Windows PowerShell
By: Scott Swigart

UNIX administrators and programmers have long lived in an environment that provides rich scripting support. Conversely, Windows has relied on GUIs to perform administrative tasks. As a result, the barrier to learning Windows administration is low, but automating administrative tasks is substantially more complex on Windows than on UNIX.

More than a decade after releasing its first server OS, Microsoft is finally releasing a powerful scripting shell known as Windows PowerShell. At first glance, PowerShell seems to replicate many typical scripting environments. Through PowerShell, you can execute system commands, which Microsoft calls cmdlets, and pipe the results to other cmdlets. There are also aliases for commands, which gives the impression of a UNIX rip-off. For example, “ls” lists files and “ps” lists processes. But if you dig a bit deeper, you’ll find that PowerShell is fundamentally different.

Shell environments have previously been text-generating and -parsing systems. The output of one command is piped into the next as a string. Text-parsing features comprise a significant portion of the scripting feature set. PowerShell is different. Because it's built on top of the Windows .NET Framework, objects (and not strings) are piped from one cmdlet to the next.

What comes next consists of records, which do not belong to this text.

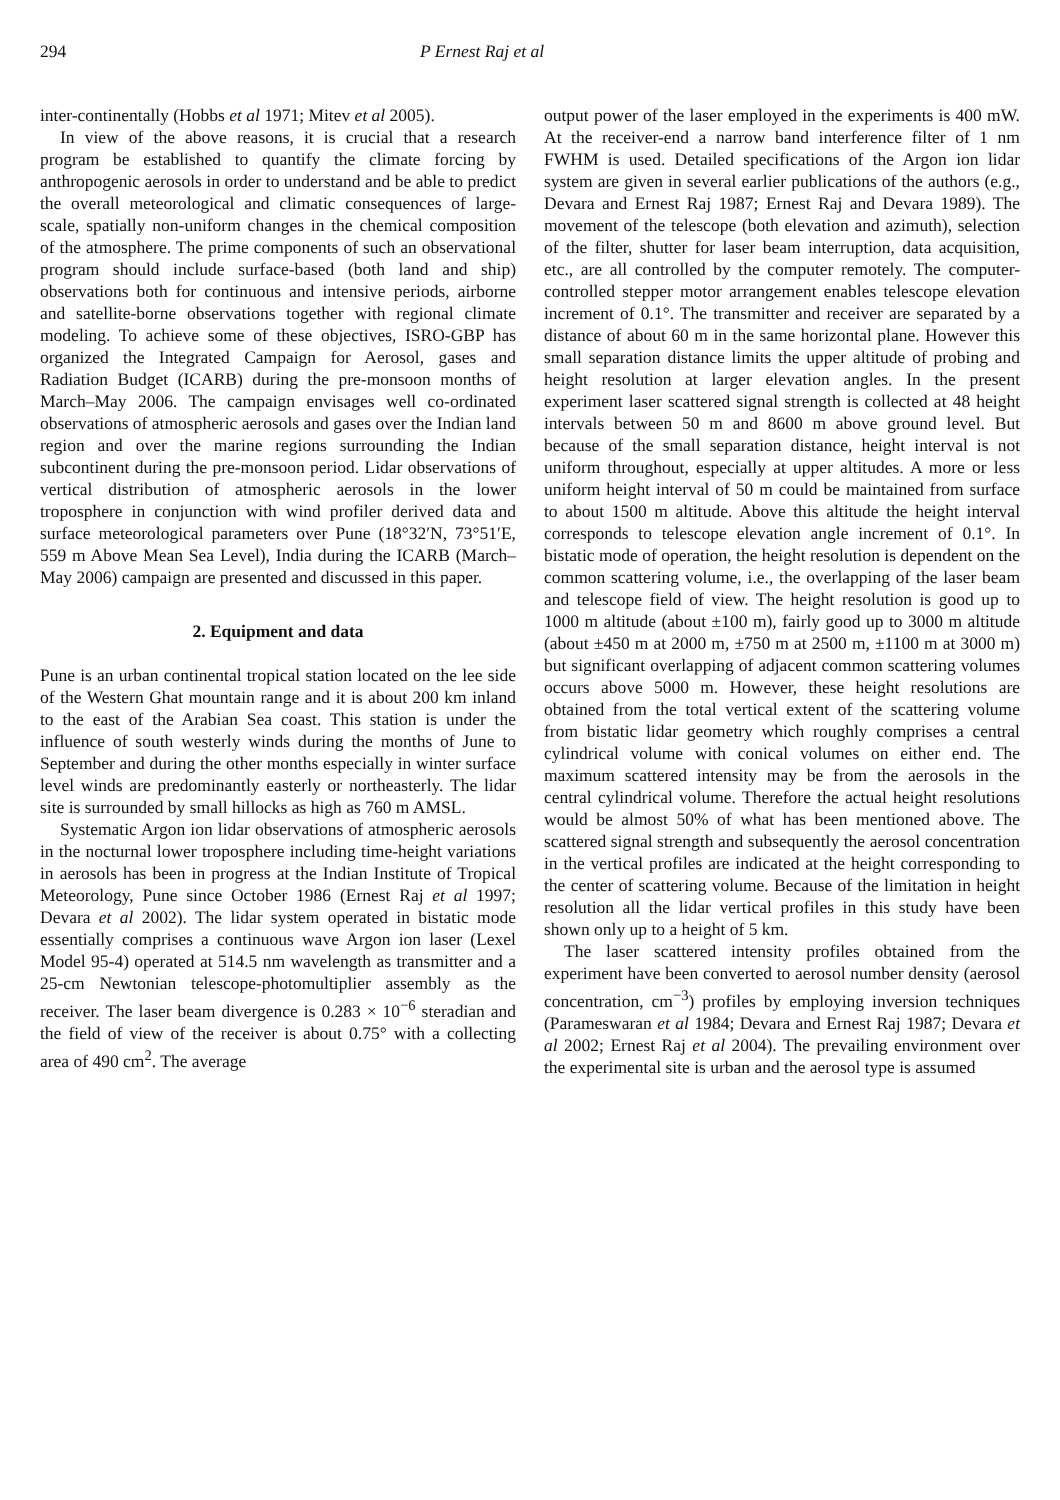294 P Ernest Raj et al
inter-continentally (Hobbs et al 1971; Mitev et al 2005).
In view of the above reasons, it is crucial that a research program be established to quantify the climate forcing by anthropogenic aerosols in order to understand and be able to predict the overall meteorological and climatic consequences of large-scale, spatially non-uniform changes in the chemical composition of the atmosphere. The prime components of such an observational program should include surface-based (both land and ship) observations both for continuous and intensive periods, airborne and satellite-borne observations together with regional climate modeling. To achieve some of these objectives, ISRO-GBP has organized the Integrated Campaign for Aerosol, gases and Radiation Budget (ICARB) during the pre-monsoon months of March–May 2006. The campaign envisages well co-ordinated observations of atmospheric aerosols and gases over the Indian land region and over the marine regions surrounding the Indian subcontinent during the pre-monsoon period. Lidar observations of vertical distribution of atmospheric aerosols in the lower troposphere in conjunction with wind profiler derived data and surface meteorological parameters over Pune (18°32′N, 73°51′E, 559 m Above Mean Sea Level), India during the ICARB (March–May 2006) campaign are presented and discussed in this paper.
2. Equipment and data
Pune is an urban continental tropical station located on the lee side of the Western Ghat mountain range and it is about 200 km inland to the east of the Arabian Sea coast. This station is under the influence of south westerly winds during the months of June to September and during the other months especially in winter surface level winds are predominantly easterly or northeasterly. The lidar site is surrounded by small hillocks as high as 760 m AMSL.
Systematic Argon ion lidar observations of atmospheric aerosols in the nocturnal lower troposphere including time-height variations in aerosols has been in progress at the Indian Institute of Tropical Meteorology, Pune since October 1986 (Ernest Raj et al 1997; Devara et al 2002). The lidar system operated in bistatic mode essentially comprises a continuous wave Argon ion laser (Lexel Model 95-4) operated at 514.5 nm wavelength as transmitter and a 25-cm Newtonian telescope-photomultiplier assembly as the receiver. The laser beam divergence is 0.283 × 10<sup>−6</sup> steradian and the field of view of the receiver is about 0.75° with a collecting area of 490 cm<sup>2</sup>. The average
output power of the laser employed in the experiments is 400 mW. At the receiver-end a narrow band interference filter of 1 nm FWHM is used. Detailed specifications of the Argon ion lidar system are given in several earlier publications of the authors (e.g., Devara and Ernest Raj 1987; Ernest Raj and Devara 1989). The movement of the telescope (both elevation and azimuth), selection of the filter, shutter for laser beam interruption, data acquisition, etc., are all controlled by the computer remotely. The computer-controlled stepper motor arrangement enables telescope elevation increment of 0.1°. The transmitter and receiver are separated by a distance of about 60 m in the same horizontal plane. However this small separation distance limits the upper altitude of probing and height resolution at larger elevation angles. In the present experiment laser scattered signal strength is collected at 48 height intervals between 50 m and 8600 m above ground level. But because of the small separation distance, height interval is not uniform throughout, especially at upper altitudes. A more or less uniform height interval of 50 m could be maintained from surface to about 1500 m altitude. Above this altitude the height interval corresponds to telescope elevation angle increment of 0.1°. In bistatic mode of operation, the height resolution is dependent on the common scattering volume, i.e., the overlapping of the laser beam and telescope field of view. The height resolution is good up to 1000 m altitude (about ±100 m), fairly good up to 3000 m altitude (about ±450 m at 2000 m, ±750 m at 2500 m, ±1100 m at 3000 m) but significant overlapping of adjacent common scattering volumes occurs above 5000 m. However, these height resolutions are obtained from the total vertical extent of the scattering volume from bistatic lidar geometry which roughly comprises a central cylindrical volume with conical volumes on either end. The maximum scattered intensity may be from the aerosols in the central cylindrical volume. Therefore the actual height resolutions would be almost 50% of what has been mentioned above. The scattered signal strength and subsequently the aerosol concentration in the vertical profiles are indicated at the height corresponding to the center of scattering volume. Because of the limitation in height resolution all the lidar vertical profiles in this study have been shown only up to a height of 5 km.
The laser scattered intensity profiles obtained from the experiment have been converted to aerosol number density (aerosol concentration, cm<sup>−3</sup>) profiles by employing inversion techniques (Parameswaran et al 1984; Devara and Ernest Raj 1987; Devara et al 2002; Ernest Raj et al 2004). The prevailing environment over the experimental site is urban and the aerosol type is assumed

For example, the output from this PowerShell cmdlet

PS C:\> ps explorer

Handles  NPM(K)    PM(K)      WS(K) VM(M)   CPU(s)     Id ProcessName
-------  ------    -----      ----- -----   ------     -- -----------
   1140      33    41156      61364   195 1,503.41    420 explorer

looks pretty typical for a UNIX “ps” command. However, consider the following:

PS C:\> ps explorer | format-list -property *

__NounName                 : Process
Name                       : explorer
Handles                    : 1140
VM                         : 203956224
WS                         : 62836736
PM                         : 42143744
NPM                        : 34112
Path                       : C:\WINDOWS\Explorer.EXE

This PowerShell cmdlet returns a list of .NET Framework Process objects. By piping those objects to the Format-List cmdlet, you can output each object property and its value. If you want just one specific value, you can use a cmdlet as simple as

PS C:\> (get-process explorer).WorkingSet64
62816256

PowerShell lets you execute any .exe or .cmd files, so your favorite command-line utilities aren't lost. PowerShell also has native knowledge of Windows Management Instrumentation (WMI) through the Get-WmiObject cmdlet. 

Microsoft now has a truly powerful scripting environment that unifies existing command-line utilities, WMI, and the .NET Framework. Even so, it’s highly doubtful that Windows admins will switch over to primarily scripting administrative tasks. Using GUIs is simply too engrained and provides high productivity for discrete operations. That being said, PowerShell opens the door to administrative scripting that even a UNIX admin might envy.